Metlife on Monday argued the government should not designate it as “too big to fail” because it is not systemically important to financial markets.
In testimony to the U.S. Court of Appeals for the District of Columbia Circuit, MetLife, Inc. attorney Eugene Scalia of Gibson Dunn LLP said that the Financial Stability Oversight Council (FSOC) disregarded critical information when it designated the company as a systemically important financial institution (SIFI).
Entities with the SIFI designation are required to hold higher levels of capital and comply with a series of costly regulations, which could weaken MetLife and make it more susceptible to failure, Scalia said.
Regulators gave MetLife a SIFI designation in December 2014, but MetLife won its lawsuit last March when Judge Rosemary Collyer of the U.S. District Court of the District of Columbia rescinded the designation.
The FSOC, made up of 10 voting members including Treasury Secretary Jack Lew and Federal Reserve Chairwoman Janet Yellen, quickly appealed the decision.
Collyer was nominated by President George W. Bush. The judges hearing arguments on Monday included fellow Bush appointee A. Raymond Randolph and two appointed by President Obama.
MetLife produced a number of tests to demonstrate it is not systemically important to financial markets, Scalia said. The insurance giant conducted studies to determine the effects of a MetLife failure on bank health and found it would have 1/73 the adverse effect that major banks withstood under stress tests.

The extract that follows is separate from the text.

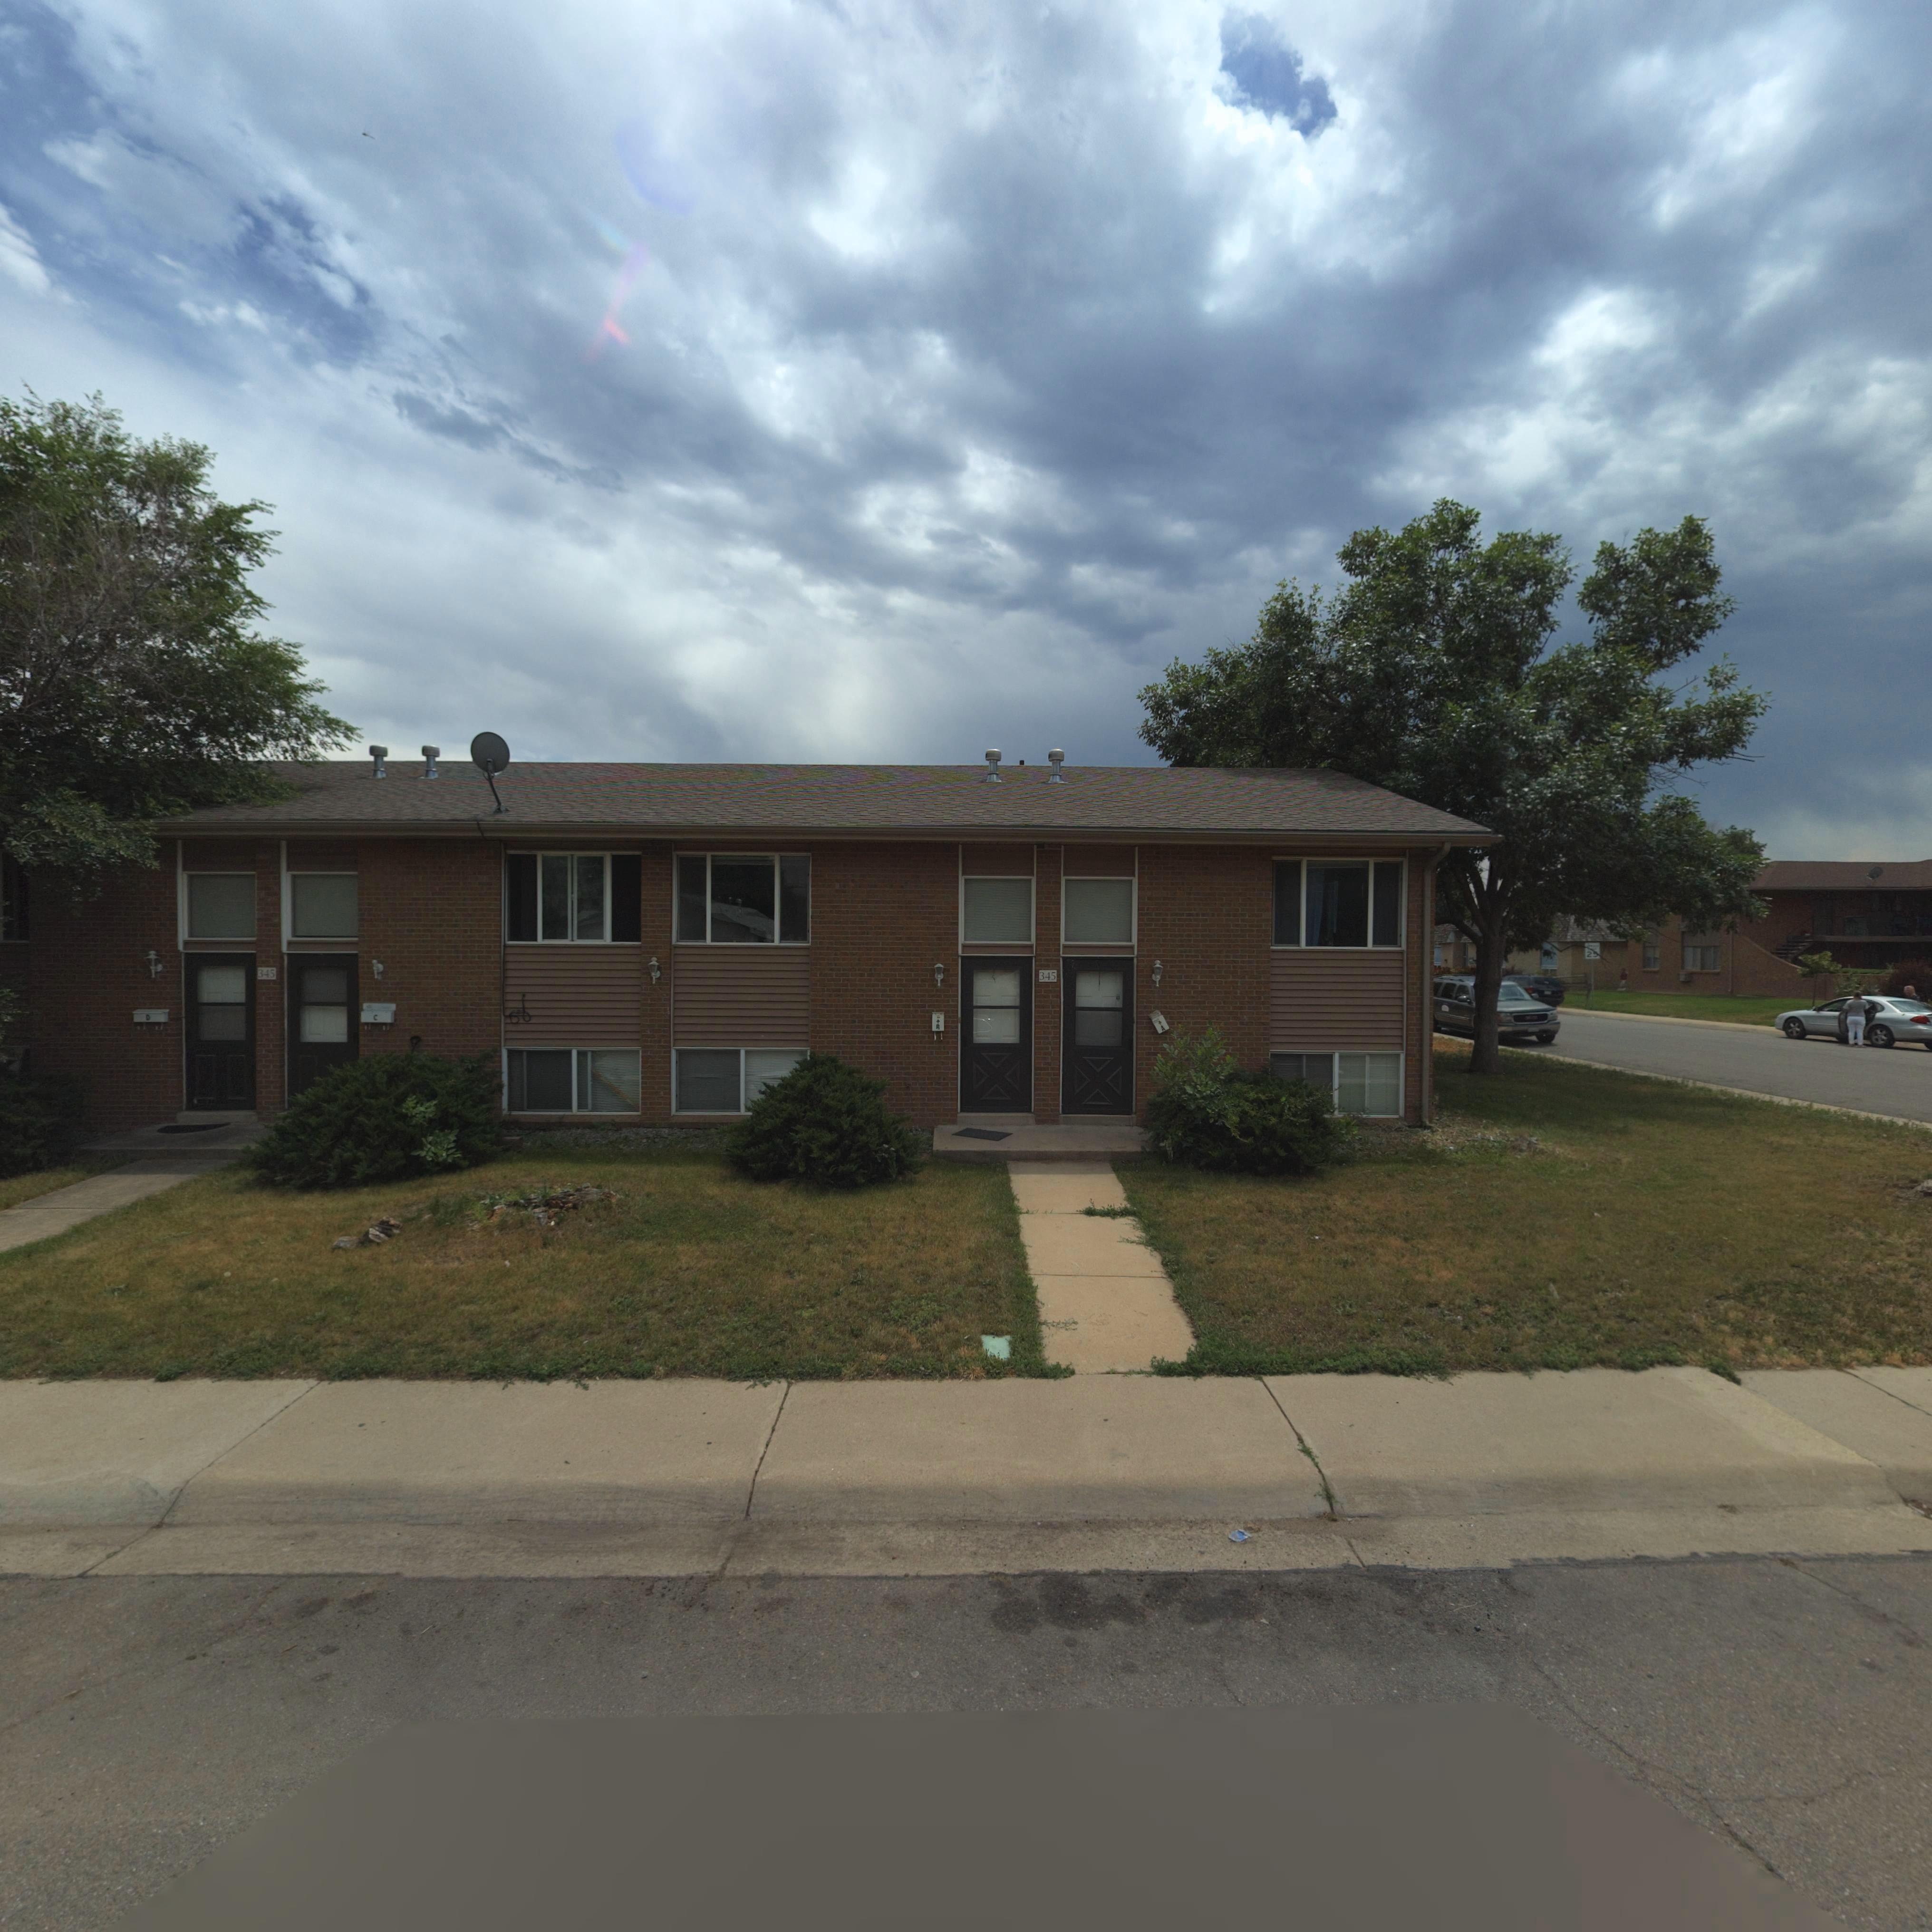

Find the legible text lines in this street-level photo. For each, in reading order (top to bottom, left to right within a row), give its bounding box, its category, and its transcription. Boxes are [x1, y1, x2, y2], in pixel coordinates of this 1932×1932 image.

[257, 969, 275, 978] StreetNumber: 345
[1038, 972, 1056, 980] StreetNumber: 345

In addition, MetLife argued the FSOC chose to “disregard insurance expertise” when it designated MetLife a SIFI. State regulators oversee insurance companies, and MetLife’s attorney said state regulators submitted 10 letters to the FSOC on MetLife’s behalf, but their concerns were never addressed, Scalia said.
The FSOC grouped insurance companies with banks under the SIFI label, but the two entities are inherently different, Scalia said. Banks are far more susceptible to runs. In a financial panic, people don’t immediately cash out their insurance policies. Further, banks are far more intertwined with capital markets than are insurance companies.
In his three-minute retort, U.S. attorney Mark Stern said the decision to evaluate the systemic significance of insurance companies has less to do with its main business of issuing policies than with whether the entity “delves heavily into capital markets.”
The argument is not whether one company goes under or the impact of MetLife’s failure on one major bank, but the degree to which an entity like MetLife can contribute to a massive economic downturn, he said.
Prudential and American International Group are the other two insurers who have been given SIFI designations. AIG required an $85 billion federal government bailout in 2008 because of its role insuring many large institutional investors against default on certain products, including those that underpinned the mortgage markets.
The FSOC, which was created by the Dodd-Frank Act to identify potential threats in the financial sector to economy, said it relied on its two-pronged approach — evaluating the entity’s exposure transmission and asset liquidation channels — to determine MetLife was systemically important.